- Data records:
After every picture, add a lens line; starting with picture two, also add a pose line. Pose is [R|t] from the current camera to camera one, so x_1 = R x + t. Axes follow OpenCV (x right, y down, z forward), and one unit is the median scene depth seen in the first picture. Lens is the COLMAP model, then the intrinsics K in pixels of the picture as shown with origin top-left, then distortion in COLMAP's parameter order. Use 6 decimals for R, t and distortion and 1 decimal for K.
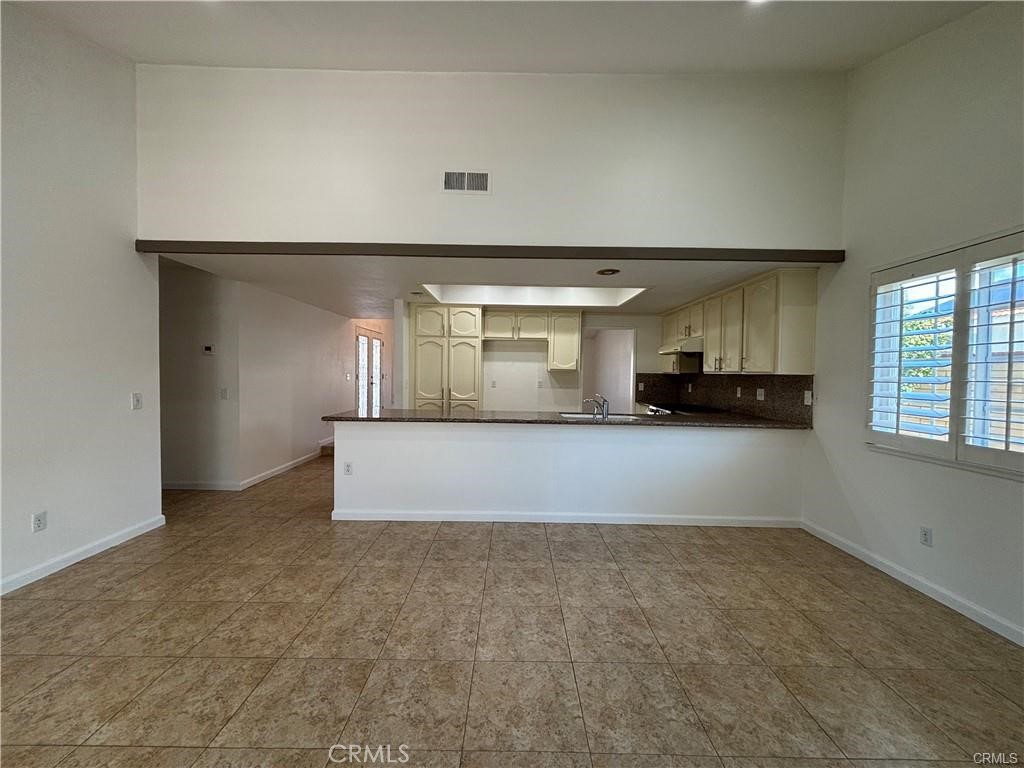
lens RADIAL K [[410.4, 0, 512.4], [0, 410.4, 379.6], [0, 0, 1]] dist [-0.000136, 0.000149]
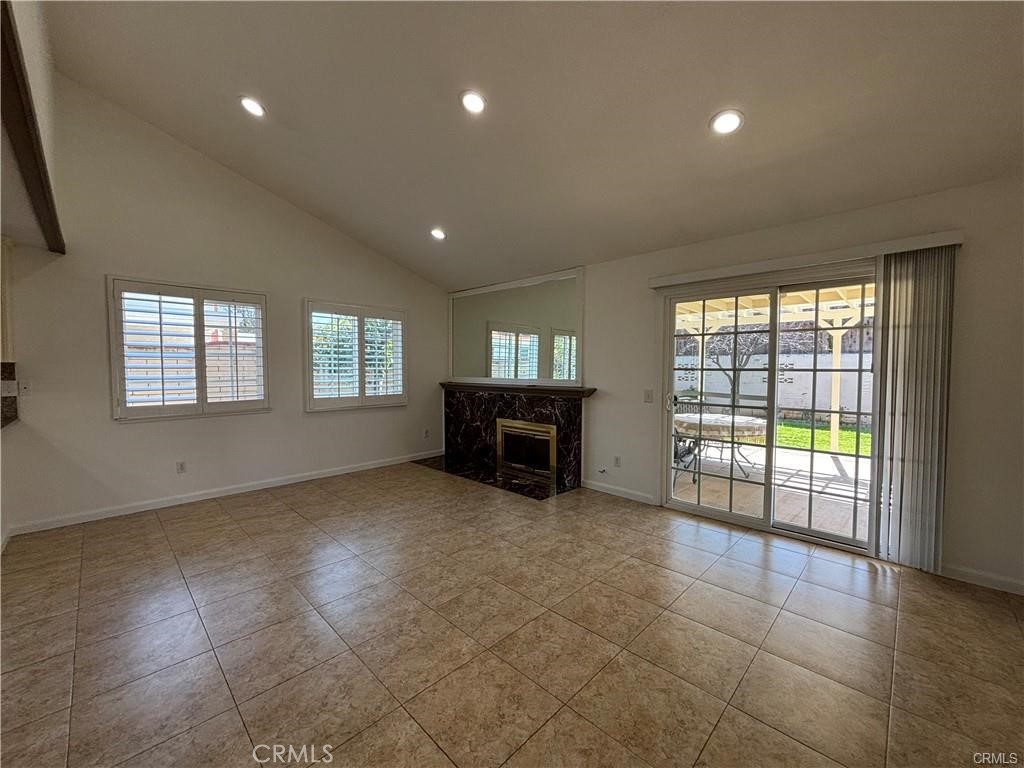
lens RADIAL K [[410.4, 0, 510.9], [0, 410.4, 382.6], [0, 0, 1]] dist [-0.000136, 0.000149]
pose [[-0.713266, -0.039888, 0.699758, -0.860341], [0.000180, 0.998369, 0.057093, -0.023195], [-0.700894, 0.040848, -0.712095, 1.103547]]
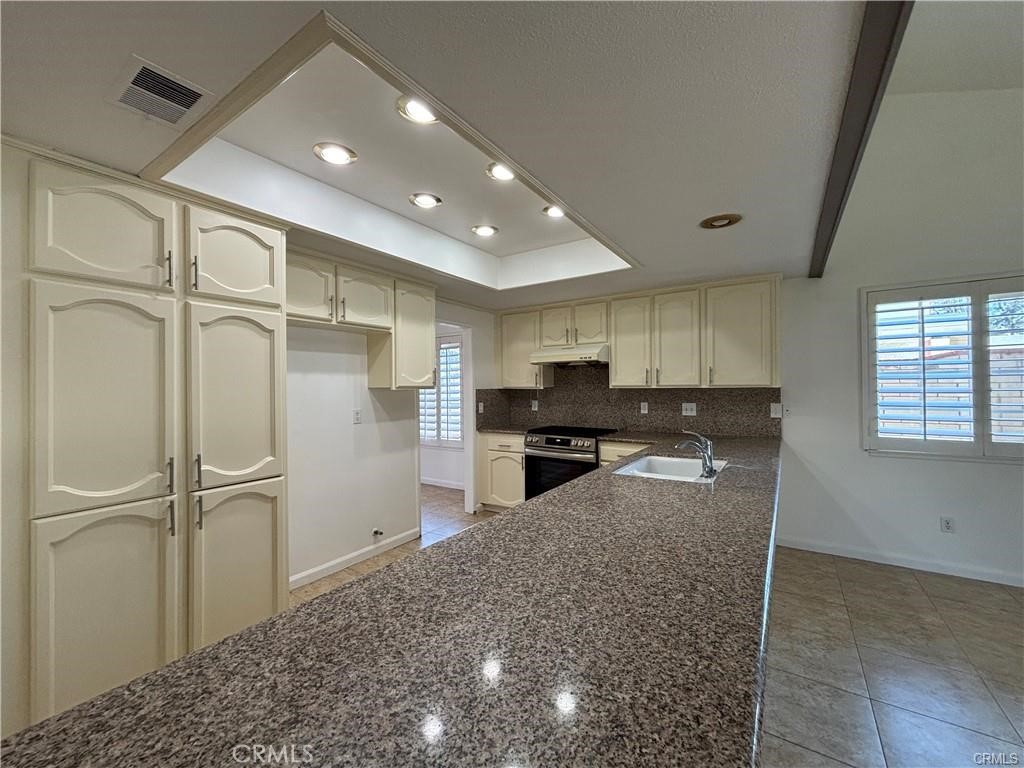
lens RADIAL K [[410.4, 0, 513.9], [0, 410.4, 384.1], [0, 0, 1]] dist [-0.000136, 0.000149]
pose [[0.556861, -0.020497, 0.830353, -0.564790], [0.033842, 0.999425, 0.001975, -0.052729], [-0.829916, 0.027001, 0.557234, 1.230919]]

- Task statement:
Reproduce all of the lines above word for word, but omit the pictures.

- Written answer:
After every picture, add a lens line; starting with picture two, also add a pose line. Pose is [R|t] from the current camera to camera one, so x_1 = R x + t. Axes follow OpenCV (x right, y down, z forward), and one unit is the median scene depth seen in the first picture. Lens is the COLMAP model, then the intrinsics K in pixels of the picture as shown with origin top-left, then distortion in COLMAP's parameter order. Use 6 decimals for R, t and distortion and 1 decimal for K.
lens RADIAL K [[410.4, 0, 512.4], [0, 410.4, 379.6], [0, 0, 1]] dist [-0.000136, 0.000149]
lens RADIAL K [[410.4, 0, 510.9], [0, 410.4, 382.6], [0, 0, 1]] dist [-0.000136, 0.000149]
pose [[-0.713266, -0.039888, 0.699758, -0.860341], [0.000180, 0.998369, 0.057093, -0.023195], [-0.700894, 0.040848, -0.712095, 1.103547]]
lens RADIAL K [[410.4, 0, 513.9], [0, 410.4, 384.1], [0, 0, 1]] dist [-0.000136, 0.000149]
pose [[0.556861, -0.020497, 0.830353, -0.564790], [0.033842, 0.999425, 0.001975, -0.052729], [-0.829916, 0.027001, 0.557234, 1.230919]]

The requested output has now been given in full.